The restaurant above kicks things up a few notches with wagyu beef, duck, and mussels, among other dishes. Entre prices range from about $19 up to $38. And don’t forget to check out the artwork while you’re eating, as Ficus doubles as a gallery for student and local artists.
The specials at this addition to Princeton’s Thai offerings include pad thai with lobster and crab meat, crispy pork belly, and grilled honey duck. Curries, shumai, noodles, and vegan dishes also make an appearance, for a well-rounded selection where prices range from from below $20 to about $40.
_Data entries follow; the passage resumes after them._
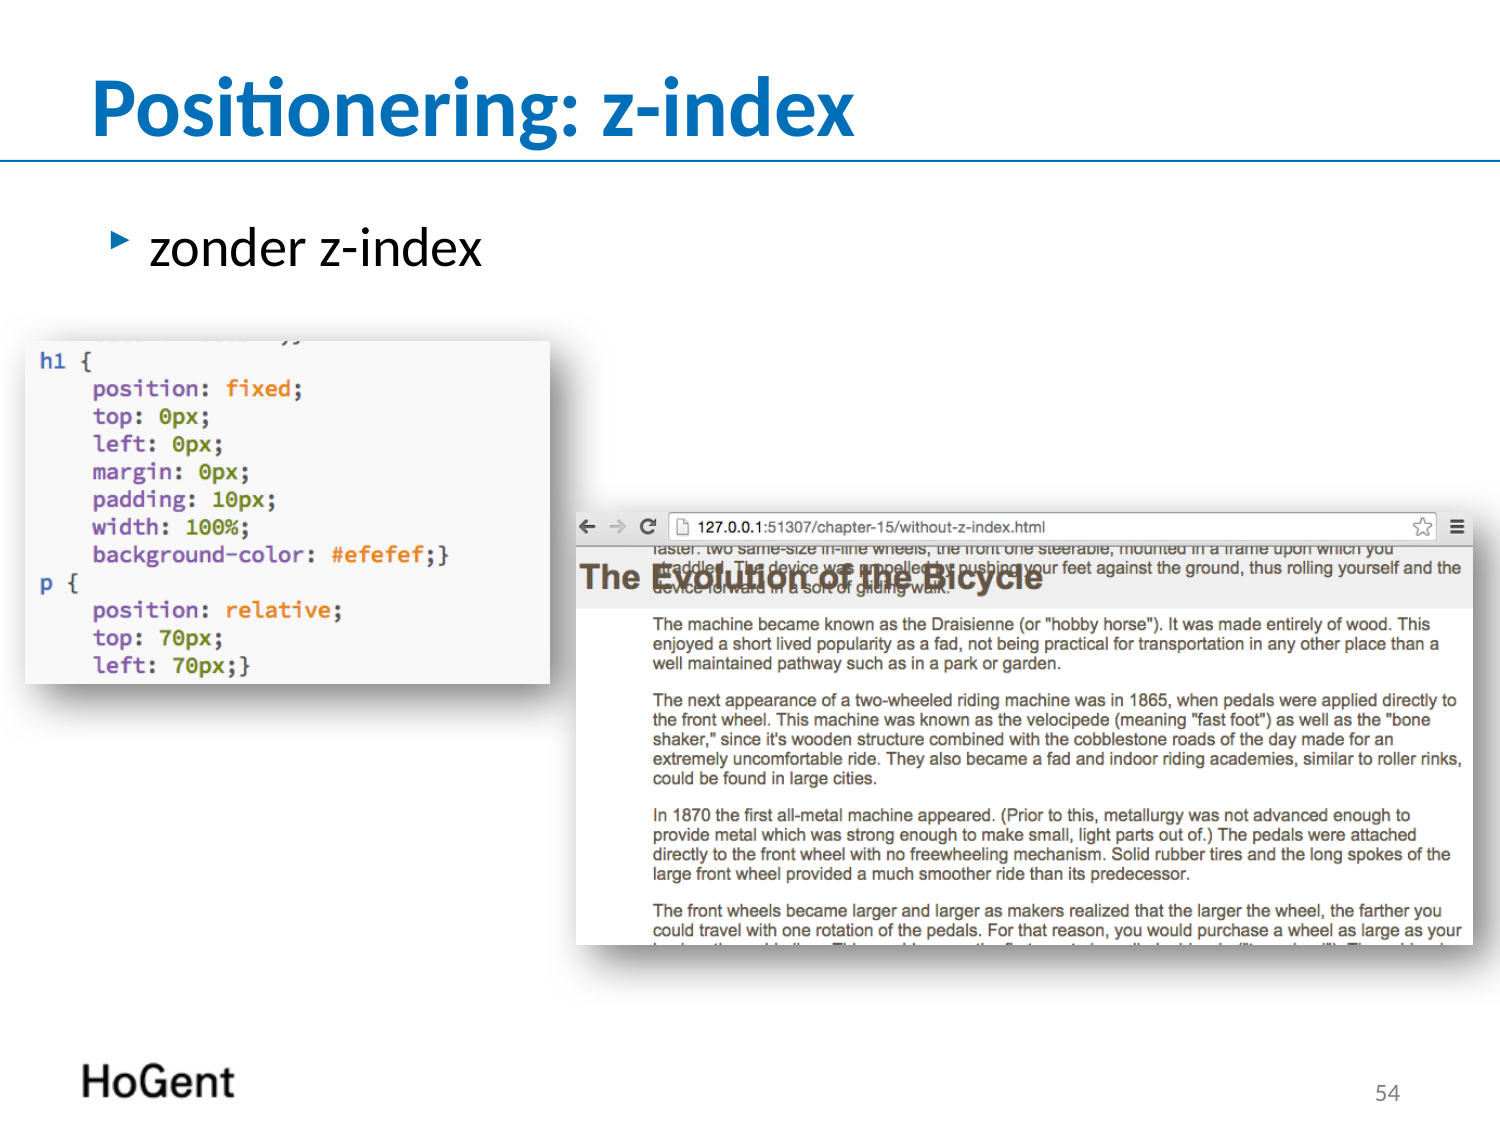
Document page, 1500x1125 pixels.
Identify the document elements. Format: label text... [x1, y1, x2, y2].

list zonder z-index [75, 203, 1424, 497]
picture [58, 1041, 254, 1118]
picture [25, 341, 550, 685]
slide_number 54 [1374, 1046, 1483, 1107]
title Positionering: z-index [76, 20, 1421, 185]
list zonder z-index [75, 730, 1424, 1035]
picture [576, 512, 1473, 945]
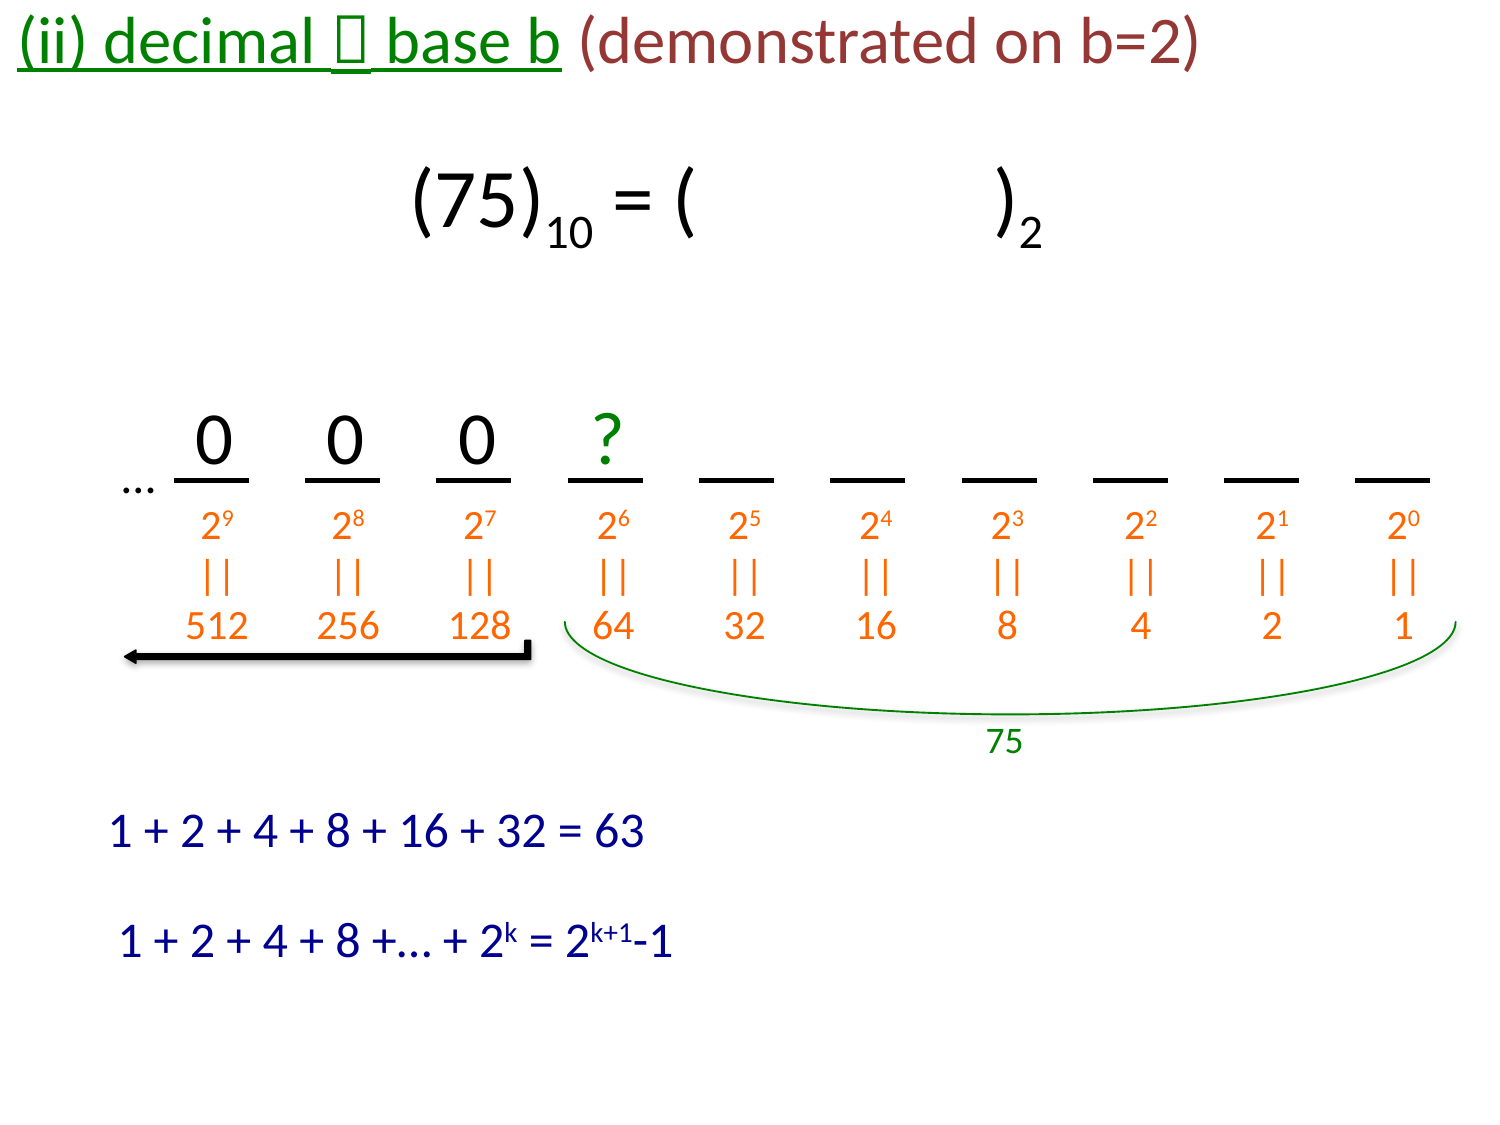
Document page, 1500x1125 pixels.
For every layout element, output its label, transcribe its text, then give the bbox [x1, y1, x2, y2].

text_box 0 0 0 ? [171, 374, 1456, 489]
list (75)10 = (1001011)2 [319, 136, 1144, 285]
title (ii) decimal  base b (demonstrated on b=2) [2, 0, 1353, 131]
text_box 20 || 1 [1354, 490, 1453, 656]
text_box 28 || 256 [299, 490, 397, 651]
text_box 24 || 16 [827, 490, 925, 656]
text_box [1080, 621, 1457, 715]
text_box 21 || 2 [1223, 490, 1321, 656]
text_box 23 || 8 [958, 490, 1057, 656]
text_box 75 [970, 708, 1080, 768]
text_box 25 || 32 [695, 490, 794, 656]
text_box 27 || 128 [431, 490, 529, 651]
text_box 29 || 512 [168, 490, 266, 651]
text_box 1 + 2 + 4 + 8 + 16 + 32 = 63 [92, 790, 925, 866]
text_box [123, 639, 532, 664]
text_box 26 || 64 [564, 490, 662, 656]
text_box 22 || 4 [1092, 490, 1190, 656]
text_box … [31, 381, 1500, 530]
text_box [563, 621, 970, 715]
text_box 1 + 2 + 4 + 8 +… + 2k = 2k+1-1 [102, 900, 935, 975]
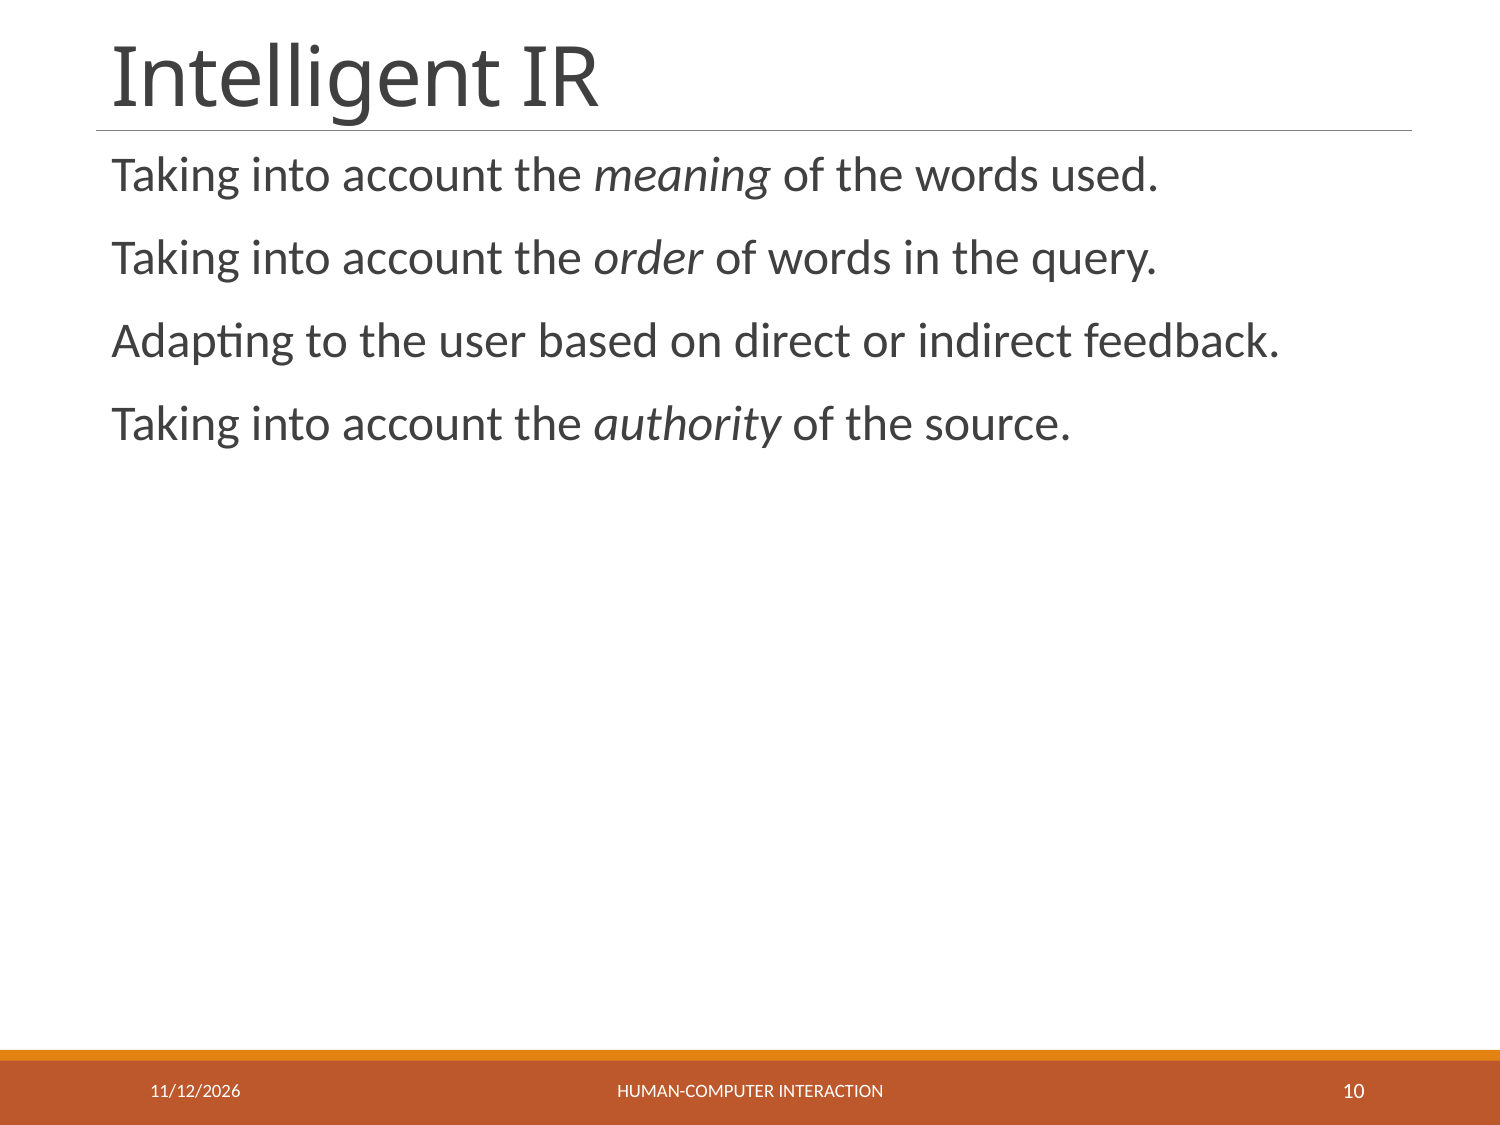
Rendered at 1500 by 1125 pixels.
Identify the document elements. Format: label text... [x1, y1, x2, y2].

slide_number 10 [1218, 1059, 1380, 1120]
title Intelligent IR [96, 19, 1413, 131]
list Taking into account the meaning of the words used. Taking into account the order of words in the query. Adapting to the user based on direct or indirect feedback. Taking into account the authority of the source. [96, 140, 1413, 1034]
footer Human-computer interaction [453, 1059, 1047, 1120]
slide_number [135, 1059, 440, 1120]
Fresh breads and pastries fill this bakery on Witherspoon Street. Baguettes and loaves of olive sourdough and zucchini bread are all present alongside croissants, danishes, coconut orange bread, and pain au chocolat. For more filling fare, check out the selection of sandwiches including caprese on focaccia and kosher beef salami on rye, priced around $8-10.